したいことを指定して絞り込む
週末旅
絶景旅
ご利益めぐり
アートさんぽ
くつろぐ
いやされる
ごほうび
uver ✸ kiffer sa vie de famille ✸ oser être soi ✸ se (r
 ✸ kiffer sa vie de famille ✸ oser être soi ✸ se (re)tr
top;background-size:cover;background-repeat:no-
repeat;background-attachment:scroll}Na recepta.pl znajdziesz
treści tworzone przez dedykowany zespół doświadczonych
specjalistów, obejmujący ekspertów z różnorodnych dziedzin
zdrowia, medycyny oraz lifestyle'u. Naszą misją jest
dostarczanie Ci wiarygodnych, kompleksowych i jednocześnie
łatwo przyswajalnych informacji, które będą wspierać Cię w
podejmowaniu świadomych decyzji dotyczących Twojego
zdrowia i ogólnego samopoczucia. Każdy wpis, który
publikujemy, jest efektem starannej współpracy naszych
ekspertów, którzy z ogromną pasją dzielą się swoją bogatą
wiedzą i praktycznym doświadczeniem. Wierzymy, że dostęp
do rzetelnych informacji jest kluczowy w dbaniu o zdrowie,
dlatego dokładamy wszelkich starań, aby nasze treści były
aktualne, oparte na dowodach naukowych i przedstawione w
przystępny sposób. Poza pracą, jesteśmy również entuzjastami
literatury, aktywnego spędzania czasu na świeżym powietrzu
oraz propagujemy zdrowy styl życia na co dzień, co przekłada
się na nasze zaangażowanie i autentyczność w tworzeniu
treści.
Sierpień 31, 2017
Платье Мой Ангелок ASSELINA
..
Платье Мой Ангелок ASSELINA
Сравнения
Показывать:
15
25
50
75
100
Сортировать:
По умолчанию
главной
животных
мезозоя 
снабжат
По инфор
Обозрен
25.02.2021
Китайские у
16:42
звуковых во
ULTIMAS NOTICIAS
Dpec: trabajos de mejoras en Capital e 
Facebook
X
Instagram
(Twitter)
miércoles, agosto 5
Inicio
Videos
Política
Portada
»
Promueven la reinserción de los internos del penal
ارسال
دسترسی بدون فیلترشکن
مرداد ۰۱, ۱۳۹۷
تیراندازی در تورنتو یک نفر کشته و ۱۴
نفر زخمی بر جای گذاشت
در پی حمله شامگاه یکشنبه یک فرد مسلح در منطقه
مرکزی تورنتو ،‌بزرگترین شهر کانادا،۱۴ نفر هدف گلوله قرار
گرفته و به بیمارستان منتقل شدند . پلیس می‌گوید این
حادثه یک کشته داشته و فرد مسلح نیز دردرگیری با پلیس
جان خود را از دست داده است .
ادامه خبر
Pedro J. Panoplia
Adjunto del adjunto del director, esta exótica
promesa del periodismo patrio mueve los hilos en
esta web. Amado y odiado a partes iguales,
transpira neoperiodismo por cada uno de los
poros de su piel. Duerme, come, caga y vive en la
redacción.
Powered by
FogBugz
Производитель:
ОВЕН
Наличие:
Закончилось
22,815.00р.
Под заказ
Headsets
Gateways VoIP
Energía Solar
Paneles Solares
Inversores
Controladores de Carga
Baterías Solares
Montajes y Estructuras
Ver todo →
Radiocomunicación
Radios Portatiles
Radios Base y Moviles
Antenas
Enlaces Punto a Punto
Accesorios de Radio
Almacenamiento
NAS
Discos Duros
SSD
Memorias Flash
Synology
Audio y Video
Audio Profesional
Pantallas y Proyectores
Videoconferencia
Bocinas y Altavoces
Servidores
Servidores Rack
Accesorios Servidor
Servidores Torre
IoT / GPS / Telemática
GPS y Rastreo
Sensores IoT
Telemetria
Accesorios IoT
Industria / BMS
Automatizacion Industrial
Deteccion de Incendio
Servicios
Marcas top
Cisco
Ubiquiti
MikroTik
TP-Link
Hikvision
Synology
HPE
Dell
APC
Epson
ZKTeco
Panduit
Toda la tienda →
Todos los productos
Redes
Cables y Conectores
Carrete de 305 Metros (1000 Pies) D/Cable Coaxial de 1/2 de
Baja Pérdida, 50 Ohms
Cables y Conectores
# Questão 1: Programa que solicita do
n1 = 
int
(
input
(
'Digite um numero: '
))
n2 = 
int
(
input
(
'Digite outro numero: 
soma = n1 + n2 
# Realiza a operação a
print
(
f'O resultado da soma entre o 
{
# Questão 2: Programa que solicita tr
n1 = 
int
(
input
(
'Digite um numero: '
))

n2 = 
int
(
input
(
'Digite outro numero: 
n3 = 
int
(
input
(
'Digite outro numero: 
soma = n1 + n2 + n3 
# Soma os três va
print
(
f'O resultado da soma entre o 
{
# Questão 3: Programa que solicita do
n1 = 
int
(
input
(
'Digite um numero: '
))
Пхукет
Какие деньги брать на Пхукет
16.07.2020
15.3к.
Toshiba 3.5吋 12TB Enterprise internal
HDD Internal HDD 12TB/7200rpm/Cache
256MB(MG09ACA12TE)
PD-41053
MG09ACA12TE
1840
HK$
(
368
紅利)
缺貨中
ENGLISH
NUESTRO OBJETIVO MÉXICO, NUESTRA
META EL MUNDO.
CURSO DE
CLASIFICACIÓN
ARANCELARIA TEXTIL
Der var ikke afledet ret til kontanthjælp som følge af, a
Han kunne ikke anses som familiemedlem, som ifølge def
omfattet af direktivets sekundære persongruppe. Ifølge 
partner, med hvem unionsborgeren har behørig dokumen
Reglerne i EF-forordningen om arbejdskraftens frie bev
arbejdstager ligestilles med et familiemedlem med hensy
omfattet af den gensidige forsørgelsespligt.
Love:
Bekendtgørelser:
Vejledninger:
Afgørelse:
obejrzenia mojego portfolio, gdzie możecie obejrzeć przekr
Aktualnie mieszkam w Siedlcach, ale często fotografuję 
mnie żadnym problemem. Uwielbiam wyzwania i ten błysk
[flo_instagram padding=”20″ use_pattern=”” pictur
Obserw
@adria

Task item
The full listing above should be returned exactly as supplied.

Answer section
したいことを指定して絞り込む
週末旅
絶景旅
ご利益めぐり
アートさんぽ
くつろぐ
いやされる
ごほうび
uver ✸ kiffer sa vie de famille ✸ oser être soi ✸ se (r
 ✸ kiffer sa vie de famille ✸ oser être soi ✸ se (re)tr
top;background-size:cover;background-repeat:no-
repeat;background-attachment:scroll}Na recepta.pl znajdziesz
treści tworzone przez dedykowany zespół doświadczonych
specjalistów, obejmujący ekspertów z różnorodnych dziedzin
zdrowia, medycyny oraz lifestyle'u. Naszą misją jest
dostarczanie Ci wiarygodnych, kompleksowych i jednocześnie
łatwo przyswajalnych informacji, które będą wspierać Cię w
podejmowaniu świadomych decyzji dotyczących Twojego
zdrowia i ogólnego samopoczucia. Każdy wpis, który
publikujemy, jest efektem starannej współpracy naszych
ekspertów, którzy z ogromną pasją dzielą się swoją bogatą
wiedzą i praktycznym doświadczeniem. Wierzymy, że dostęp
do rzetelnych informacji jest kluczowy w dbaniu o zdrowie,
dlatego dokładamy wszelkich starań, aby nasze treści były
aktualne, oparte na dowodach naukowych i przedstawione w
przystępny sposób. Poza pracą, jesteśmy również entuzjastami
literatury, aktywnego spędzania czasu na świeżym powietrzu
oraz propagujemy zdrowy styl życia na co dzień, co przekłada
się na nasze zaangażowanie i autentyczność w tworzeniu
treści.
Sierpień 31, 2017
Платье Мой Ангелок ASSELINA
..
Платье Мой Ангелок ASSELINA
Сравнения
Показывать:
15
25
50
75
100
Сортировать:
По умолчанию
главной
животных
мезозоя 
снабжат
По инфор
Обозрен
25.02.2021
Китайские у
16:42
звуковых во
ULTIMAS NOTICIAS
Dpec: trabajos de mejoras en Capital e 
Facebook
X
Instagram
(Twitter)
miércoles, agosto 5
Inicio
Videos
Política
Portada
»
Promueven la reinserción de los internos del penal
ارسال
دسترسی بدون فیلترشکن
مرداد ۰۱, ۱۳۹۷
تیراندازی در تورنتو یک نفر کشته و ۱۴
نفر زخمی بر جای گذاشت
در پی حمله شامگاه یکشنبه یک فرد مسلح در منطقه
مرکزی تورنتو ،‌بزرگترین شهر کانادا،۱۴ نفر هدف گلوله قرار
گرفته و به بیمارستان منتقل شدند . پلیس می‌گوید این
حادثه یک کشته داشته و فرد مسلح نیز دردرگیری با پلیس
جان خود را از دست داده است .
ادامه خبر
Pedro J. Panoplia
Adjunto del adjunto del director, esta exótica
promesa del periodismo patrio mueve los hilos en
esta web. Amado y odiado a partes iguales,
transpira neoperiodismo por cada uno de los
poros de su piel. Duerme, come, caga y vive en la
redacción.
Powered by
FogBugz
Производитель:
ОВЕН
Наличие:
Закончилось
22,815.00р.
Под заказ
Headsets
Gateways VoIP
Energía Solar
Paneles Solares
Inversores
Controladores de Carga
Baterías Solares
Montajes y Estructuras
Ver todo →
Radiocomunicación
Radios Portatiles
Radios Base y Moviles
Antenas
Enlaces Punto a Punto
Accesorios de Radio
Almacenamiento
NAS
Discos Duros
SSD
Memorias Flash
Synology
Audio y Video
Audio Profesional
Pantallas y Proyectores
Videoconferencia
Bocinas y Altavoces
Servidores
Servidores Rack
Accesorios Servidor
Servidores Torre
IoT / GPS / Telemática
GPS y Rastreo
Sensores IoT
Telemetria
Accesorios IoT
Industria / BMS
Automatizacion Industrial
Deteccion de Incendio
Servicios
Marcas top
Cisco
Ubiquiti
MikroTik
TP-Link
Hikvision
Synology
HPE
Dell
APC
Epson
ZKTeco
Panduit
Toda la tienda →
Todos los productos
Redes
Cables y Conectores
Carrete de 305 Metros (1000 Pies) D/Cable Coaxial de 1/2 de
Baja Pérdida, 50 Ohms
Cables y Conectores
# Questão 1: Programa que solicita do
n1 = 
int
(
input
(
'Digite um numero: '
))
n2 = 
int
(
input
(
'Digite outro numero: 
soma = n1 + n2 
# Realiza a operação a
print
(
f'O resultado da soma entre o 
{
# Questão 2: Programa que solicita tr
n1 = 
int
(
input
(
'Digite um numero: '
))

n2 = 
int
(
input
(
'Digite outro numero: 
n3 = 
int
(
input
(
'Digite outro numero: 
soma = n1 + n2 + n3 
# Soma os três va
print
(
f'O resultado da soma entre o 
{
# Questão 3: Programa que solicita do
n1 = 
int
(
input
(
'Digite um numero: '
))
Пхукет
Какие деньги брать на Пхукет
16.07.2020
15.3к.
Toshiba 3.5吋 12TB Enterprise internal
HDD Internal HDD 12TB/7200rpm/Cache
256MB(MG09ACA12TE)
PD-41053
MG09ACA12TE
1840
HK$
(
368
紅利)
缺貨中
ENGLISH
NUESTRO OBJETIVO MÉXICO, NUESTRA
META EL MUNDO.
CURSO DE
CLASIFICACIÓN
ARANCELARIA TEXTIL
Der var ikke afledet ret til kontanthjælp som følge af, a
Han kunne ikke anses som familiemedlem, som ifølge def
omfattet af direktivets sekundære persongruppe. Ifølge 
partner, med hvem unionsborgeren har behørig dokumen
Reglerne i EF-forordningen om arbejdskraftens frie bev
arbejdstager ligestilles med et familiemedlem med hensy
omfattet af den gensidige forsørgelsespligt.
Love:
Bekendtgørelser:
Vejledninger:
Afgørelse:
obejrzenia mojego portfolio, gdzie możecie obejrzeć przekr
Aktualnie mieszkam w Siedlcach, ale często fotografuję 
mnie żadnym problemem. Uwielbiam wyzwania i ten błysk
[flo_instagram padding=”20″ use_pattern=”” pictur
Obserw
@adria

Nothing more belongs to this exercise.